Year 3-8 boys enjoyed going on a termly ‘Expeditions Day’ this week. What a fantastic experience! Year 3 and 4 celebrated their ‘Storms and Shipwrecks’ topic with an adventure aboard The Cutty Sark, whilst Y5 enjoyed a role play day learning all about life in World War II. Y6 and 7 immersed themselves in a fascinating science experience at The ExCeL Centre (some of the boys spoke to Tim Peake!), while Y8 learned about World War I, The Holocaust and winners of the Victoria Cross at The Imperial War Museum.
What about Selkie, the Headmaster’s dog? Well she used her time wisely by writing her termly dog blog. Her attention was particularly caught by Y8’s visit to the Victoria Cross Gallery at The Imperial War Museum. People can be heroes: can animals too?

Well…the answer is of course yes! Animals have their very own version of the Victoria Cross: the highest award for bravery a human can win. It is called The Dickin Medal, which was introduced in 1943, during World War II. The medal bears the words: ‘For Gallantry’ and ‘We Also Serve’ within a laurel wreath. It is awarded to animals that have displayed ‘conspicuous gallantry or devotion to duty while serving or associated with any branch of the Armed Forces or Civil Defence Units’.

So, which animals have won The Dickin Medal? The medal was awarded 54 times between 1943 and 1949 – to 32 pigeons, 18 dogs, three horses, and a ship’s cat. The awarding of the medal was revived in 2000. The first recipients of the award, in December 1943, were three pigeons serving with the Royal Air Force who contributed to the recovery of aircrews from ditched aircraft. The most recent animal to receive a medal is Kuga, a Belgian Malinois, who served with the Australian Special Air Service Regiment in Afghanistan in 2012.
Here are three stories about dogs who have received The Dickin Medal:
Rip was a mixed-breed terrier, who was a rescue dog in the Second World War. He was found in Poplar, London, in 1940, by an Air Raid Warden, and became the service’s first search and rescue dog. He was awarded the Dickin Medal for bravery, in 1945, for saving the lives of over 100 people. Here is a photograph of Rip searching through the wreckage of a building destroyed during a German bombing raid; also, his gravestone:

Rob, a collie dog, was awarded the Dickin Medal, in 1945, for taking part in more than 20 parachute drops and for his involvement in operations behind enemy lines in Italy and North Africa during the Second World War. There is evidence that his record is a hoax made up by the SAS training officer at the time so that the dog would remain with the regiment!
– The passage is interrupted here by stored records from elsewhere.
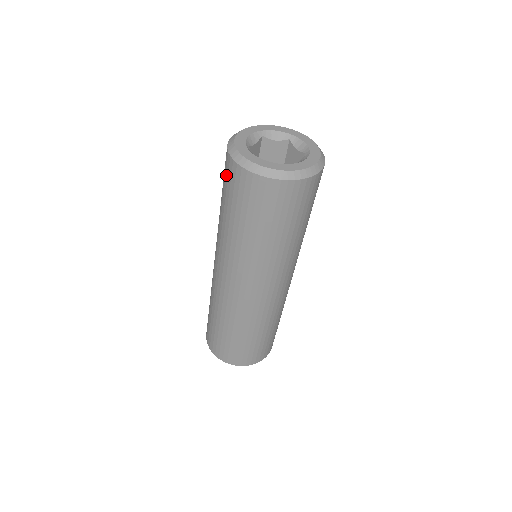
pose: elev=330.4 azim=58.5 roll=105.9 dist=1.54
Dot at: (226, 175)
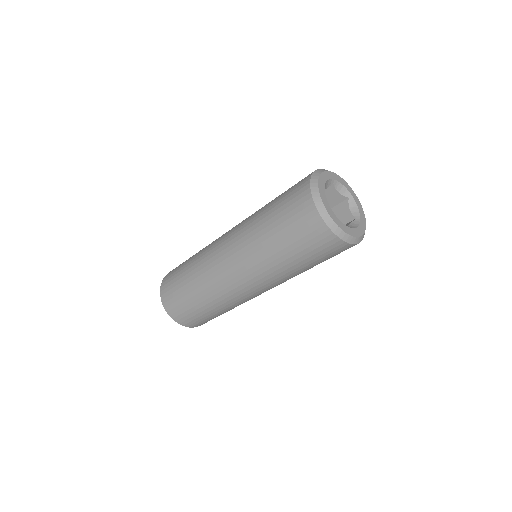
Dot at: (314, 240)
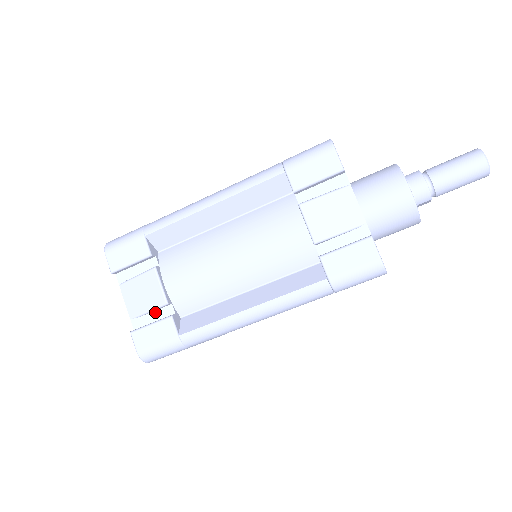
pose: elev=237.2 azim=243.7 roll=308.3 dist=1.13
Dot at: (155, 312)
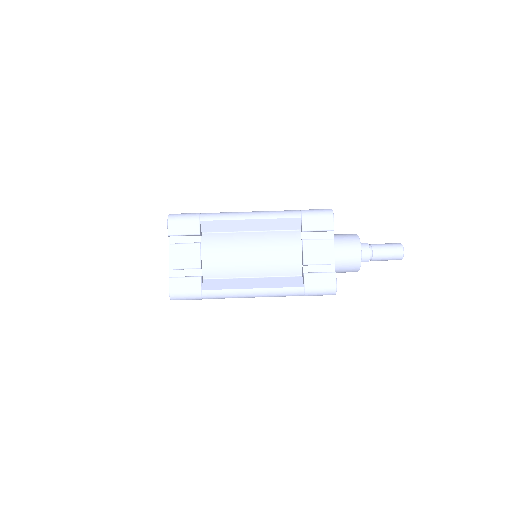
Dot at: (188, 270)
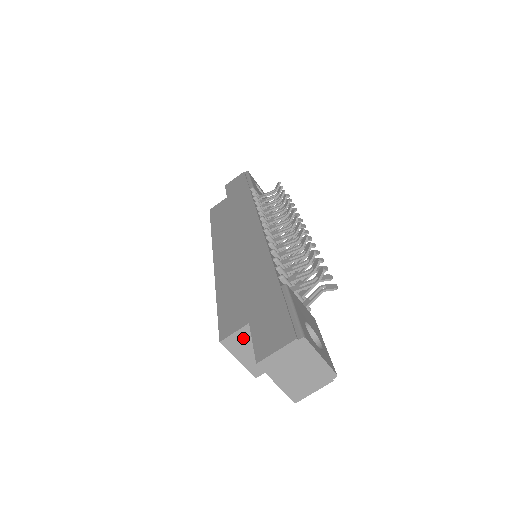
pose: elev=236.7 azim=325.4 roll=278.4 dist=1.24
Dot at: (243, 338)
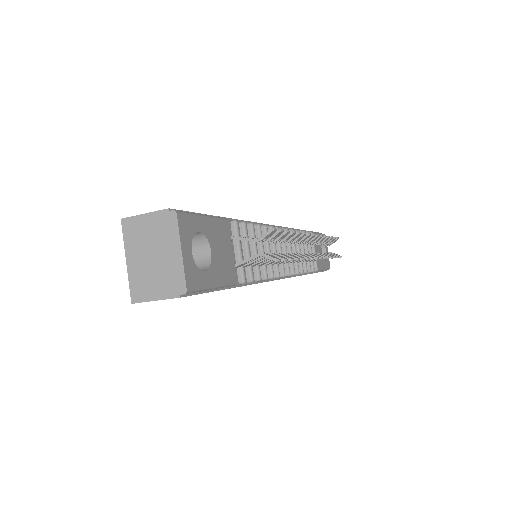
Dot at: occluded
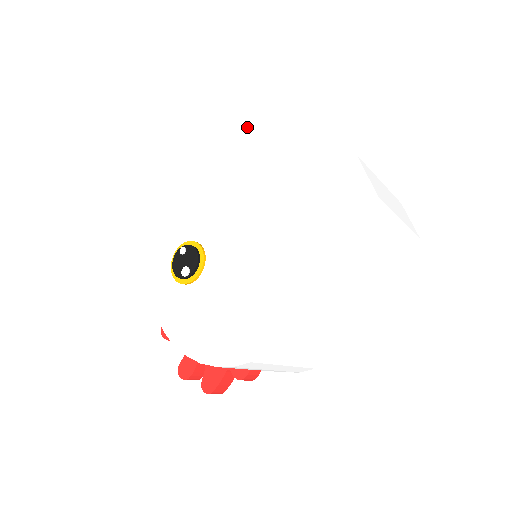
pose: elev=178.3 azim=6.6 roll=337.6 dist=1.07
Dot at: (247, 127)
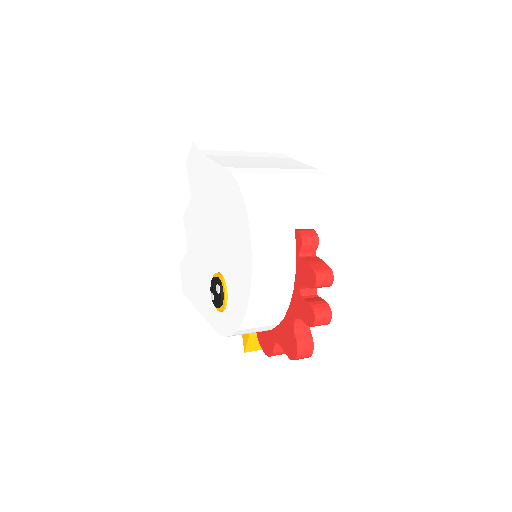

Here is a photo of Rob receiving his medal:

Salty and Roselle were two guide dogs who bravely led their blind owners down more than 70 flights of stairs to escape from the damaged World Trade Centre in September 2001. Selkie particularly liked this story! Here are the men Salty and Roselle rescued.

Courage and devotion to serving the needs of others, be it by human or animal, is a quality to be admired, particularly in a time of crisis.